在python中突出显示更改的单词

阿德里安

我找到了一个比较 Excel 电子表格并突出显示更改的函数。如何以仅突出显示更改的单词的方式修改脚本?

您可以在下面看到我想应用的逻辑。

数据框 1 在此处输入图片说明

数据帧 2 在此处输入图片说明

数据帧 3 在此处输入图片说明

原始脚本在 GitHub 上,链接在这里作为输出,我想将所有内容保存在 1 个工作簿中,如下面的代码所示。唯一需要进行的更改是以某种方式标记所有更改的单词并将它们导出到 DataFrame 3 (dfDiff)。

import pandas as pd
from pathlib import Path
import os


def excel_diff(path_OLD, path_NEW, index_col):
    df_OLD = pd.read_excel(path_OLD, index_col=index_col).fillna(0)
    df_NEW = pd.read_excel(path_NEW, index_col=index_col).fillna(0)

    # Perform Diff
    dfDiff = df_NEW.copy()
    droppedRows = []
    newRows = []

    cols_OLD = df_OLD.columns
    cols_NEW = df_NEW.columns
    sharedCols = list(set(cols_OLD).intersection(cols_NEW))

    for row in dfDiff.index:
        if (row in df_OLD.index) and (row in df_NEW.index):
            for col in sharedCols:
                value_OLD = df_OLD.loc[row, col]
                value_NEW = df_NEW.loc[row, col]
                if value_OLD == value_NEW:
                    dfDiff.loc[row, col] = df_NEW.loc[row, col]
                else:
                    dfDiff.loc[row, col] = ('{}→{}').format(value_OLD, value_NEW)
        else:
            newRows.append(row)

    for row in df_OLD.index:
        if row not in df_NEW.index:
            droppedRows.append(row)
            dfDiff = dfDiff.append(df_OLD.loc[row, :])

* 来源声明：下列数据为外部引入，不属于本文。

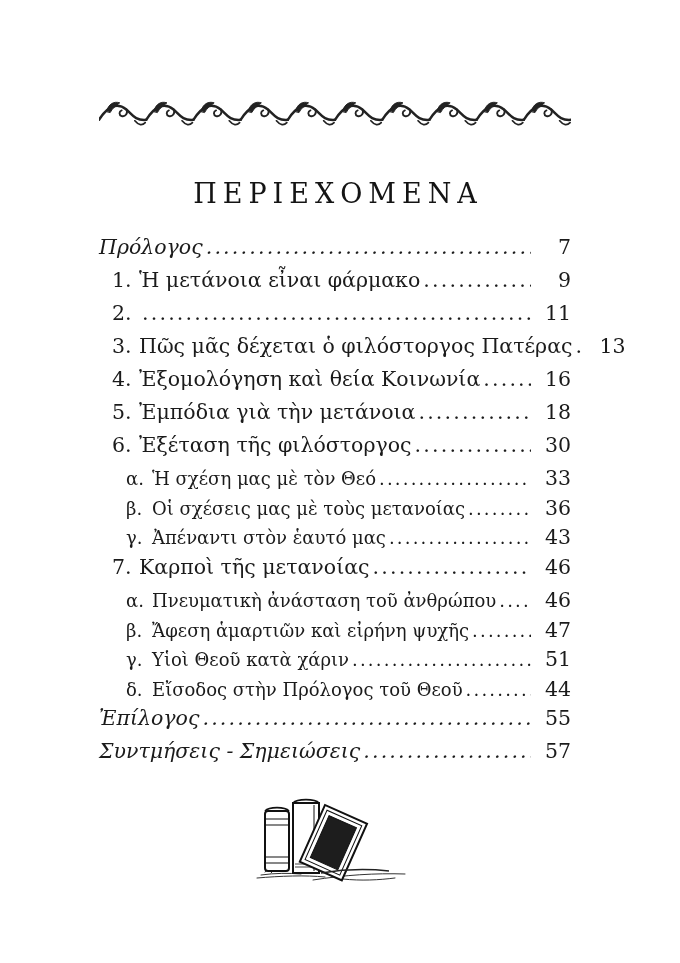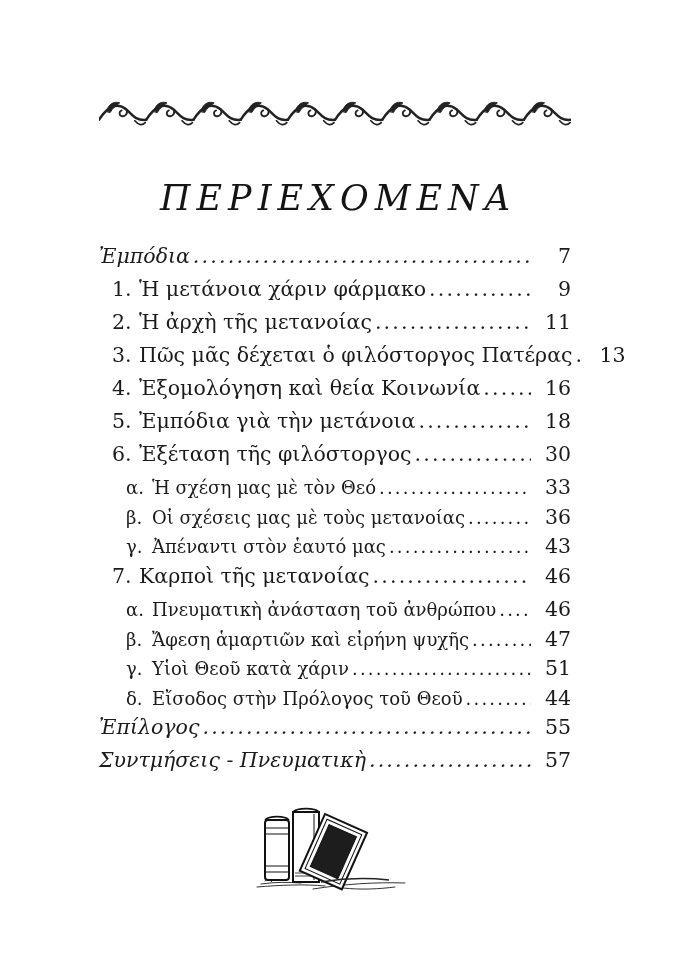"ΠΕΡΙΕΧΟΜΕΝΑ" .title { font-size: 35px -> 27px; font-style: italic -> none }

    dfDiff = dfDiff.sort_index().fillna('')
    print(dfDiff)
    print('\nNew Rows:     {}'.format(newRows))
    print('Dropped Rows: {}'.format(droppedRows))

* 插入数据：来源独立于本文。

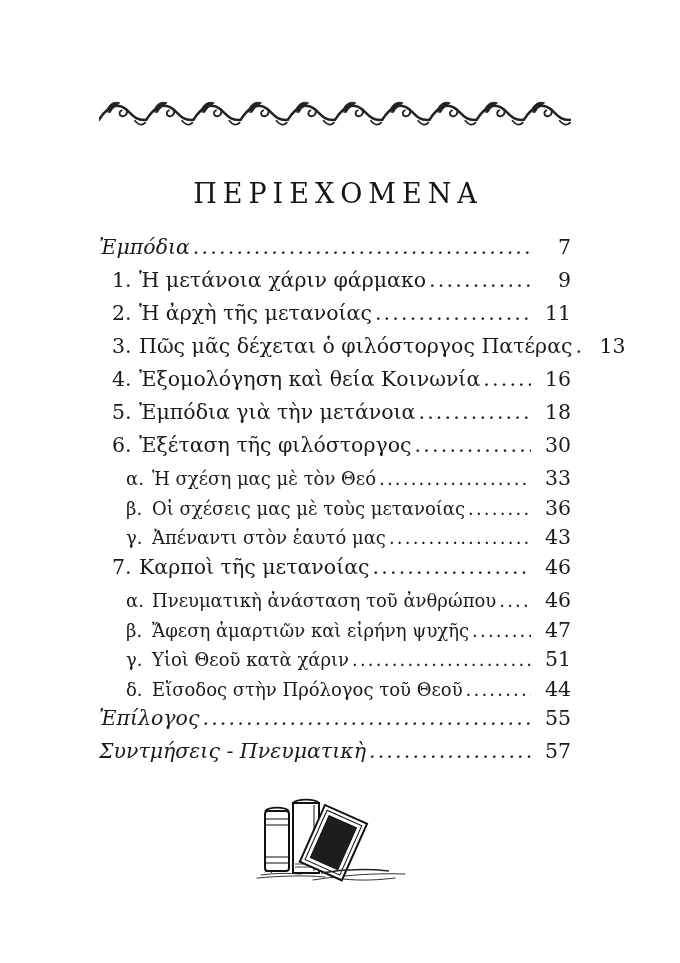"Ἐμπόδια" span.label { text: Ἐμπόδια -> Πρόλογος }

    # Save output and format
    # fname = '{} vs {}.xlsx'.format(path_OLD.stem, path_NEW.stem)
    fname = (os.path.dirname(os.path.abspath(__file__)) + '/uploads/differences.xlsx'.format(path_OLD.stem, path_NEW.stem))
    writer = pd.ExcelWriter(fname, engine='xlsxwriter')

    dfDiff.to_excel(writer, sheet_name='differences', index=True)
    df_NEW.to_excel(writer, sheet_name=path_NEW.stem, index=True)
    df_OLD.to_excel(writer, sheet_name=path_OLD.stem, index=True)

    # get xlsxwriter objects
    workbook = writer.book
    worksheet = writer.sheets['differences']
    worksheet.hide_gridlines(2)
    worksheet.set_default_row(15)

    # define formats
    grey_fmt = workbook.add_format({'font_color': '#E0E0E0'})
    highlight_fmt = workbook.add_format({'font_color': '#ff6666', 'bg_color': '#ffff00'})
    new_fmt = workbook.add_format({'font_color': '#32CD32', 'bold': True})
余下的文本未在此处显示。